(Beginning of SUPPLIED INFORMATION)
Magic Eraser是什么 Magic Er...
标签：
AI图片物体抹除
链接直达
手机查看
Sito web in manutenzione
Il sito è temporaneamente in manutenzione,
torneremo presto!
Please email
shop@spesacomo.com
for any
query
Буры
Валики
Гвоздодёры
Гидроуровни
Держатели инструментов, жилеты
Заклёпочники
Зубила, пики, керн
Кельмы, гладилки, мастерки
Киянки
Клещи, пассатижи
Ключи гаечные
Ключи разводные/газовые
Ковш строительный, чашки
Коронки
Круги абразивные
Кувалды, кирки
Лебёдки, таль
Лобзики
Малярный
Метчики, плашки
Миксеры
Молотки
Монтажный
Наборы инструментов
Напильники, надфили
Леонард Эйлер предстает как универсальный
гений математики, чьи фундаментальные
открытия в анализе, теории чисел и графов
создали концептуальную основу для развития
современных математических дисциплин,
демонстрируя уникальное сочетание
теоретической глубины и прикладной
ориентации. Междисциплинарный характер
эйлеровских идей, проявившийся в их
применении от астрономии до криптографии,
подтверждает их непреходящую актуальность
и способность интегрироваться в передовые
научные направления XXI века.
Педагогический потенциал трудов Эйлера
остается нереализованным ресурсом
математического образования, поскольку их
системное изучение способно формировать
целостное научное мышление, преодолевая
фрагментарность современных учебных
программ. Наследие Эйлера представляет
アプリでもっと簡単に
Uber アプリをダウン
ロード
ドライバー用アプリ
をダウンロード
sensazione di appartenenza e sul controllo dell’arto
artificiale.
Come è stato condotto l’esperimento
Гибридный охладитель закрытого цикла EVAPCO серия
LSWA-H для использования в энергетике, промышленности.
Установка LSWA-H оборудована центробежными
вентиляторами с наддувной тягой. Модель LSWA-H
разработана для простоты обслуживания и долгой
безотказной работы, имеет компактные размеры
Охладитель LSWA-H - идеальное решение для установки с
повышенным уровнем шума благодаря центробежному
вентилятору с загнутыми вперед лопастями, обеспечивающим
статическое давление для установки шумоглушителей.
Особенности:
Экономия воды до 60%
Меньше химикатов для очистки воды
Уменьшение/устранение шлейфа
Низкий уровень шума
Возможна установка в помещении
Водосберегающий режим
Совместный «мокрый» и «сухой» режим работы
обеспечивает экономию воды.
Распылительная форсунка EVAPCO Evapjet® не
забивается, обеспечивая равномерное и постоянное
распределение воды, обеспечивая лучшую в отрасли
(End of SUPPLIED INFORMATION)
▶ [JOB] Report each line above containing the string "manutenzione".

▶ [COMPLETED TASK]
Sito web in manutenzione
Il sito è temporaneamente in manutenzione,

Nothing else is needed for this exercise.